• **WORK TASK 1**
In the article on the New Orleans staging of Godot, in which neighborhood was the final production held?
• **WORK TASK 2**
List every phrase that the article on the New Orleans staging of Godot quotes as spray-painted on houses.

• **SELECTED TEXT**
--------------------
Earlier this month, the Classical Theatre of Harlem, together with Creative Time, a New York-based art collective, wrapped up a two-week run of Beckett’s most renowned work with a final production in the Gentilly neighborhood. The play’s organizers had to turn people away the weekend before, when Didi and Gogo did their waiting in the still-decimated Lower Ninth Ward.

Even though the play was mounted in two locations, Paul Chan, the artist behind the project, made sure that the whole city felt Godot’s presence (or rather, his absence). Creative Time is known for its “public art,” including the lights that shine up from the World Trade Center site every September 11. Chan wanted this project to have a public-art aspect, too. Across New Orleans, telephone poles bore simple signs with the first three lines of the play: “A country road. A tree. Evening.” Chan also snapped photos of actors and locals standing in front of destroyed buildings and damaged houses holding up his signs. “Any empty lot or street corner in New Orleans could serve as the setting for Godot,” Chan says. But for New Orleanians, the two nights the production spent in the Lower Ninth at the beginning of November were especially poignant.

Chan’s photos of that setting (reproduced above) are striking. Two trees bracket a lonely stretch of road that ends at a concrete levee. Tilted utility poles dot an otherwise-empty landscape. Meanwhile, elsewhere in the city the smell of sawdust and the whine of power saws are a constant distraction. The “other” New Orleans isn’t just rebuilding; much of it has been rebuilt. But in the Ninth Ward, behind Didi and Gogo, the only sign of recent construction is a high concrete wall that keeps the waters of the New Orleans Industrial Canal at bay.

South of the Claiborne Bridge, closer to the Mississippi and south of the breach in the canal that leveled dozens of houses and landed a barge in the middle of a city block, some of the houses are still standing. Barely. But most of them are burned out, tilted over, or abandoned. Spray-painted signs inform authorities of the houses’ various states of disrepair. Most have numbers surrounding two crossed lines, a secret language of search and rescue indecipherable to the layman. “Do not demolish,” is spray-painted on the side of a house that’s listing on its side on an abandoned street. “Rebuilding.” Another house has a red arrow pointing to the foot-high space between its floor and the sodden ground. The spray-painted words above the arrow read “dead dog.” It’s been more than two years since the flood.
--------------------
• **COLLECTED MATERIAL**
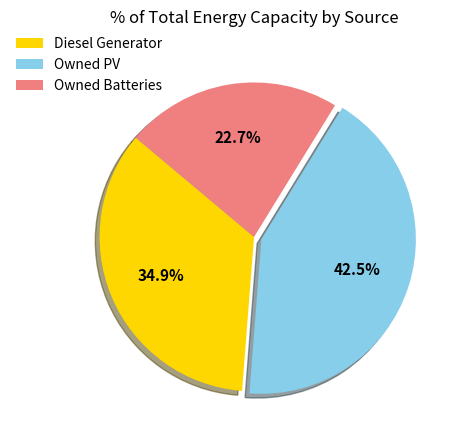

How many slices are in this pie chart?

3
--------------------
• **SOLUTION 1**
Gentilly

• **SOLUTION 2**
"Do not demolish"
"Rebuilding"
"dead dog"